Appellees rely on United States v. Minilee Baker, 60 I.D. 241 (1948), a decision of the Solicitor of the Department of the Interior in which it was held that proceedings to condemn public land for military purposes and taking possession thereof by the government would not affect the authority of the Bureau of Land Management to adjudicate the validity of a mining claim located on the land taken. The only authority cited for such conclusion is Cameron v. United States, supra. The Cameron case does not support the decision of the Solicitor. Eminent domain proceedings were not involved in Cameron. The jurisdiction of the district court was not invoked until after the Land Department of the Department of the Interior had adjudicated that the mining claim of Cameron was invalid. When Cameron refused to surrender possession of his mining location, the United States instituted an action in the district court in the nature of trespass to eject and dispossess him.
The judgment of the district court is vacated and set aside and the cause remanded to the district court for further proceedings consistent with the views herein expressed.
"§ 257. Condemnation of realty for sites and other uses
"In every case in which the Secretary of the Treasury or any other officer of the Government has been, or hereafter shall be, authorized to procure real estate for the erection of a public building or for other public uses, he may acquire the same for the United States by condemnation, under judicial process, whenever in his opinion it is necessary or advantageous to the Government to do so, and the Attorney General of the United States, upon every application of the Secretary of the Treasury, under this section and section 258 of this title, or such other officer, shall cause proceedings to be commenced for condemnation within thirty days from receipt of the application at the Department of Justice."

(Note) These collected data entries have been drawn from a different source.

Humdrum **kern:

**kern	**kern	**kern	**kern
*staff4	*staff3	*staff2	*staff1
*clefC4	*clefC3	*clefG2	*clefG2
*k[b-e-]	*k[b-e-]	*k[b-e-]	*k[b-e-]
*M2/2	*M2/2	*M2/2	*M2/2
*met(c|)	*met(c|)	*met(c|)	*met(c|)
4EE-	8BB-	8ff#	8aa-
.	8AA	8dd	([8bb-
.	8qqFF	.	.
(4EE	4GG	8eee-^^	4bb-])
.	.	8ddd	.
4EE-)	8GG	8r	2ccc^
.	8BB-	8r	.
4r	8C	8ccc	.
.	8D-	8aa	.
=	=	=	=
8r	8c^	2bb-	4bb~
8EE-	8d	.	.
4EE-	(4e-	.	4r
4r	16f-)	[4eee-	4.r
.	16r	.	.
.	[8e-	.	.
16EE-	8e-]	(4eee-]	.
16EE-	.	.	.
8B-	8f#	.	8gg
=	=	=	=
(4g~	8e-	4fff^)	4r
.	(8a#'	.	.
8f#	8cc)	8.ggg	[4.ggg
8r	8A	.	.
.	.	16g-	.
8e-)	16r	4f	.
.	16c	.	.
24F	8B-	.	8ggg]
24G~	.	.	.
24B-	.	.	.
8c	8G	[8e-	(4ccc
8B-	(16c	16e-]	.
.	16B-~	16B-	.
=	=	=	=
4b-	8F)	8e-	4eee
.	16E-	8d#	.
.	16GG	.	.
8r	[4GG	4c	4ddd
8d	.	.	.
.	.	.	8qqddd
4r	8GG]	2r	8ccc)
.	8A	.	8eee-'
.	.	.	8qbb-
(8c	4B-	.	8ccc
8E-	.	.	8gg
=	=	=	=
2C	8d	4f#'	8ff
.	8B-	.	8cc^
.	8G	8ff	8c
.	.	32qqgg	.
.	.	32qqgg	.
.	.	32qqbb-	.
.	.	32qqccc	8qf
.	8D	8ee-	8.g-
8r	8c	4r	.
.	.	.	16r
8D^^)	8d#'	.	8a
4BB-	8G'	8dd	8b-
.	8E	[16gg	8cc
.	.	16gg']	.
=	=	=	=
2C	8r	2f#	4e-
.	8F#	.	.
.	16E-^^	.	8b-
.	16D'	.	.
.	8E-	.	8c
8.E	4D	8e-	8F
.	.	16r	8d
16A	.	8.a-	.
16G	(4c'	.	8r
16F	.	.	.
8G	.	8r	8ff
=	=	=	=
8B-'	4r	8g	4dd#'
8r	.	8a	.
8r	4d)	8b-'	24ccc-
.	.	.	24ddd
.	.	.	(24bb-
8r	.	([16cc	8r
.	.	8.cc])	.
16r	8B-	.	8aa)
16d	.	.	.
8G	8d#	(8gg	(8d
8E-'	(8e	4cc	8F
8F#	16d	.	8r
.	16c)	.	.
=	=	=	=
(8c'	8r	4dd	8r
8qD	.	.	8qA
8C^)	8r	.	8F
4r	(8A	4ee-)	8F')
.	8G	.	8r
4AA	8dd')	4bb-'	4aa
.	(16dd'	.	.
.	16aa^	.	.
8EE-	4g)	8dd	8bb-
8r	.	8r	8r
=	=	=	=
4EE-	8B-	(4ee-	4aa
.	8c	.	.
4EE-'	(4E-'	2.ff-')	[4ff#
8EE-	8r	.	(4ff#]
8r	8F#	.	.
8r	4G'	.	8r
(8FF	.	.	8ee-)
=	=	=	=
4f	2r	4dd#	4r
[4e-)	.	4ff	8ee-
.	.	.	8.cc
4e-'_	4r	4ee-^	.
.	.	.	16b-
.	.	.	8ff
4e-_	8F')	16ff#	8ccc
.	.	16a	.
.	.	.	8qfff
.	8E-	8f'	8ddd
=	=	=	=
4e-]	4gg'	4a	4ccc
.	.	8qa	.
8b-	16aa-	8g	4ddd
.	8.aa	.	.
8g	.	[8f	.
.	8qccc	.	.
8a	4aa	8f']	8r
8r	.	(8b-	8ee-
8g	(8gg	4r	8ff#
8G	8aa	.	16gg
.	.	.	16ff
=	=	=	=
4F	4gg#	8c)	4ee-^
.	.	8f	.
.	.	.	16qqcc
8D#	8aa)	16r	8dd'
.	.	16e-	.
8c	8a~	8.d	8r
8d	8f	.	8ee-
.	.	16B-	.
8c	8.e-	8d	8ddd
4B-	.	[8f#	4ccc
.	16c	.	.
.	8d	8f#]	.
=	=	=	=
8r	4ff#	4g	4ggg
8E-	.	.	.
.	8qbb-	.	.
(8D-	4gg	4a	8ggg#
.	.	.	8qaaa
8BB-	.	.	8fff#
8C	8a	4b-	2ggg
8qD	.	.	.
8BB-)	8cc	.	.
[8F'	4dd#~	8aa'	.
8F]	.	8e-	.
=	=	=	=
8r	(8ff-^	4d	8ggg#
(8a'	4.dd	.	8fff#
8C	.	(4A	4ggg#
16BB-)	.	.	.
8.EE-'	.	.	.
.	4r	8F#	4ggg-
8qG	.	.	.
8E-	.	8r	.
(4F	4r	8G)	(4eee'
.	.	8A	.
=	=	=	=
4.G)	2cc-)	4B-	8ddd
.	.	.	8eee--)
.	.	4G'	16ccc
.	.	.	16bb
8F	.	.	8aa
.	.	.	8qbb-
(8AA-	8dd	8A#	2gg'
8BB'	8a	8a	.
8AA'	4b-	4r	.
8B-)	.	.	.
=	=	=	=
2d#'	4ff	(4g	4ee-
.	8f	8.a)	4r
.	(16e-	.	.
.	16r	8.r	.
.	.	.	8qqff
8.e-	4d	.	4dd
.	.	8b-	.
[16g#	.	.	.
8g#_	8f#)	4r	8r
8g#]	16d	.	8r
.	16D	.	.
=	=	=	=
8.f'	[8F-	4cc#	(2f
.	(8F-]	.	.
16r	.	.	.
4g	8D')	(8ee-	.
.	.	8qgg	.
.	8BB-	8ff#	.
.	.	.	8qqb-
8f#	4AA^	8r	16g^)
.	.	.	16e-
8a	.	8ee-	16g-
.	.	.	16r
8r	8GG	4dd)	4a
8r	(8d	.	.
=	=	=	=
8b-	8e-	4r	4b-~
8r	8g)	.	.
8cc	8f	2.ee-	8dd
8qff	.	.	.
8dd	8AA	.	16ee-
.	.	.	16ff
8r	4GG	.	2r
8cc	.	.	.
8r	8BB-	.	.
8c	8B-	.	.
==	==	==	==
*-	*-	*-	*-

Title 28 U.S.C.A. § 1358. "Eminent domain
"The district courts shall have original jurisdiction of all proceedings to condemn real estate for the use of the United States or its departments or agencies."

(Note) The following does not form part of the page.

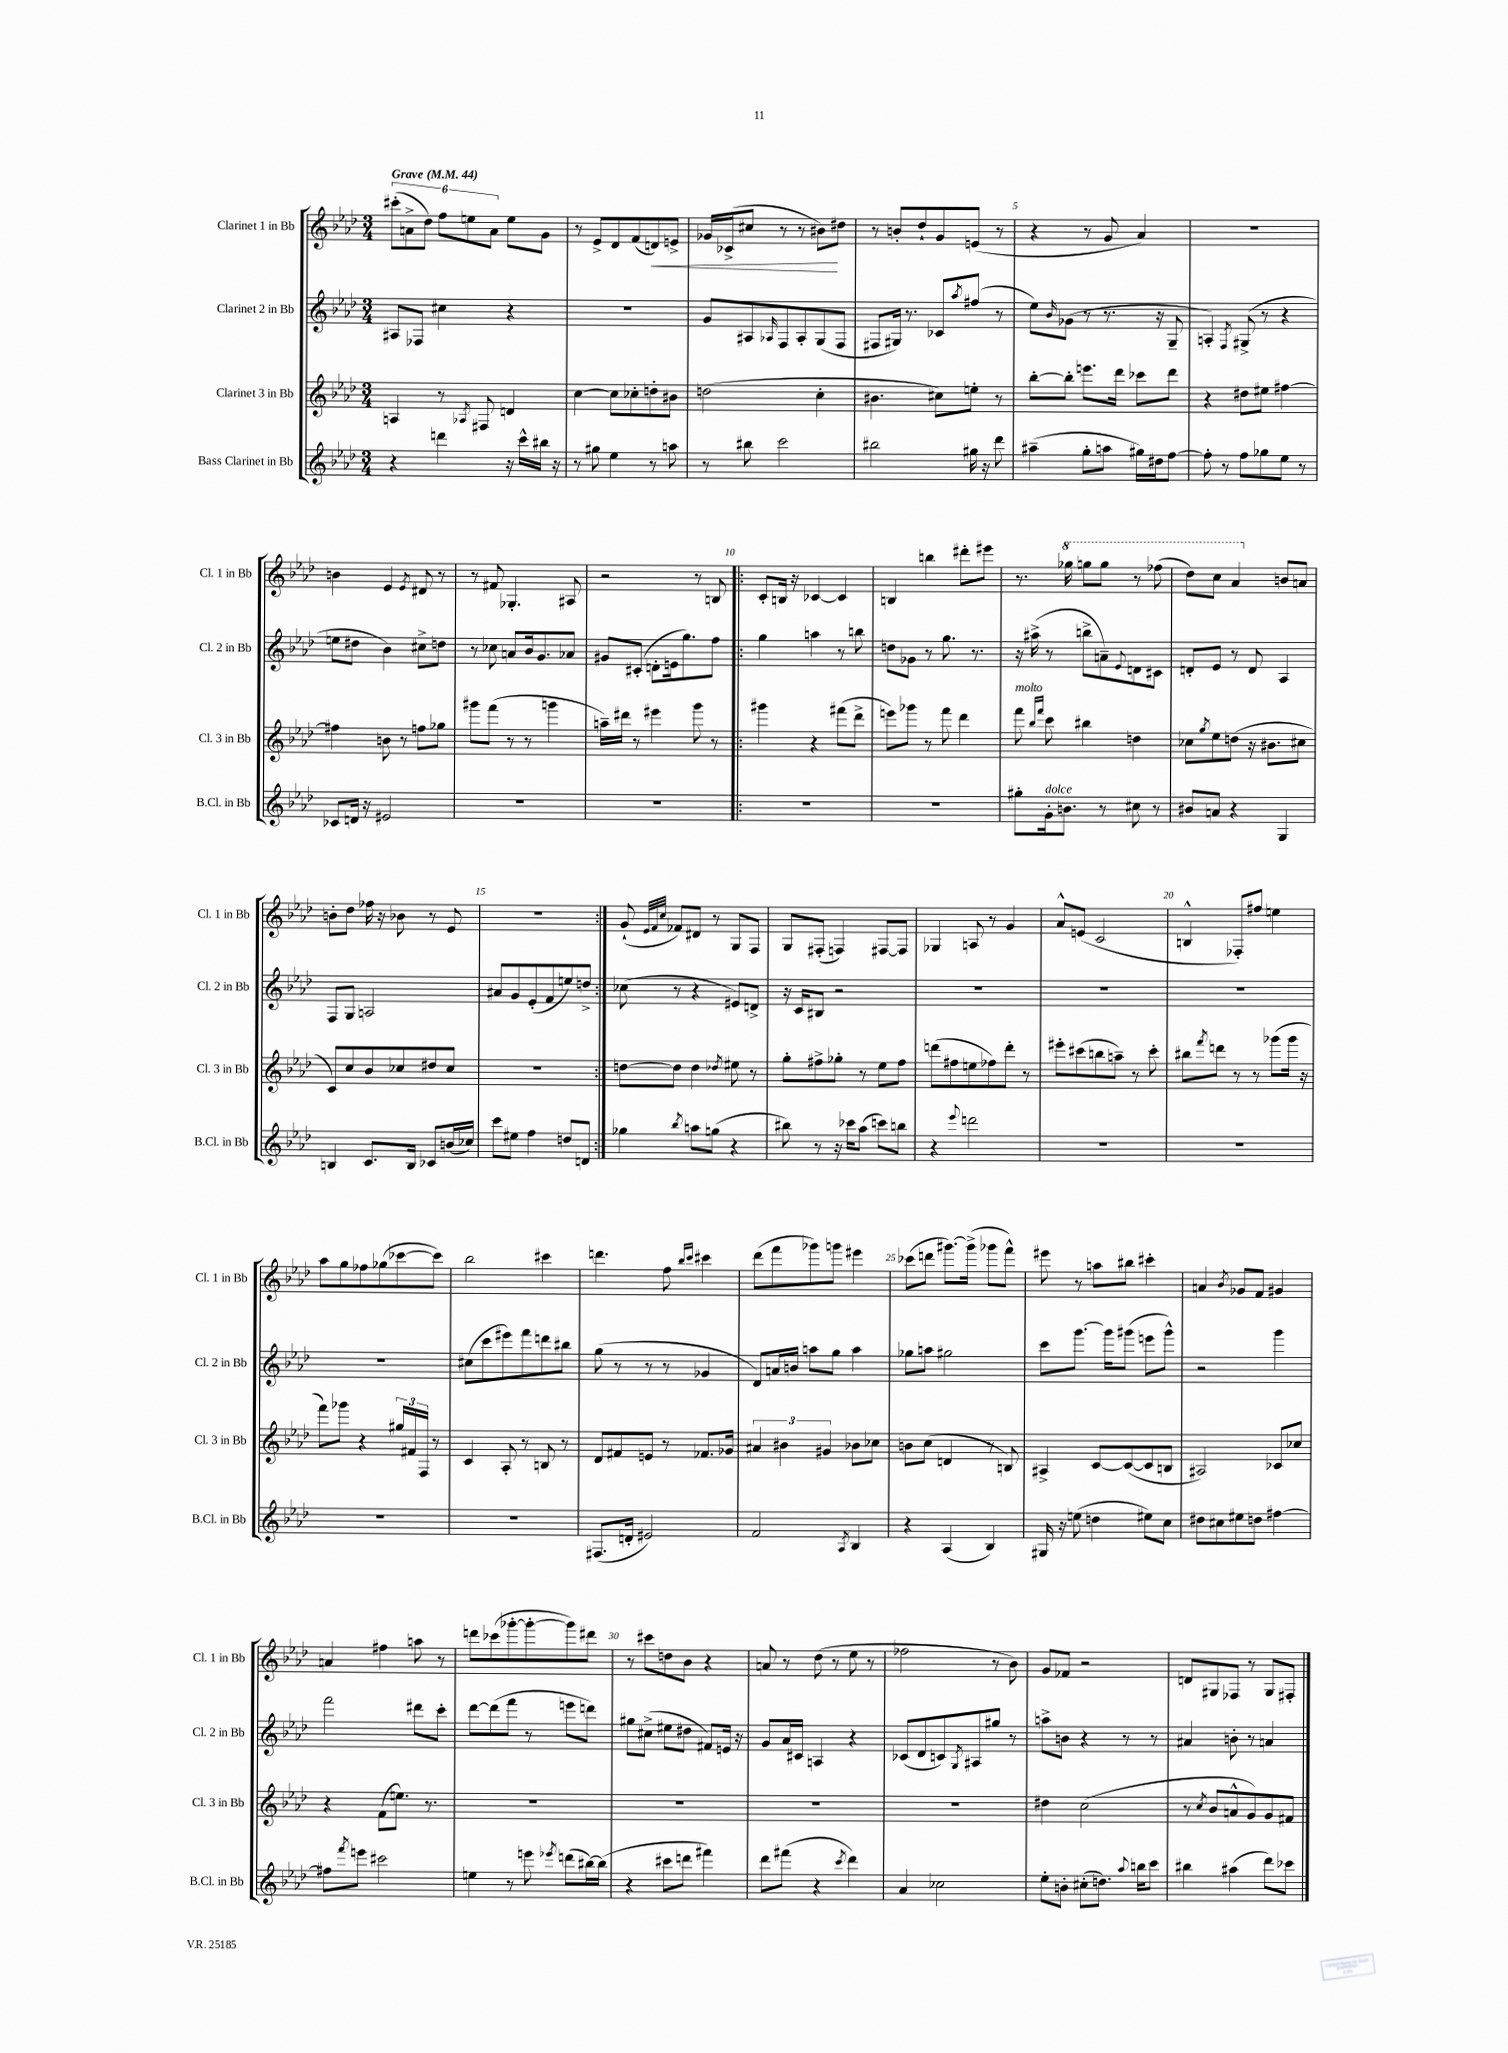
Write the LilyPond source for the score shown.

43 Code of Federal Regulations
"§ 221.31 Right of appeal to the Secretary of the Interior. Any party adversely affected may appeal to the Secretary of the Interior from a final decision of the Director, whether such final decision is on an appeal or is an original decision, except from such a decision which, prior to promulgation, has been approved by the Secretary. No appeal, however, may be taken from a decision of the Director affirming a decision of a subordinate official of the Bureau in any case where the party adversely affected shall have failed to appeal from the decision of such official."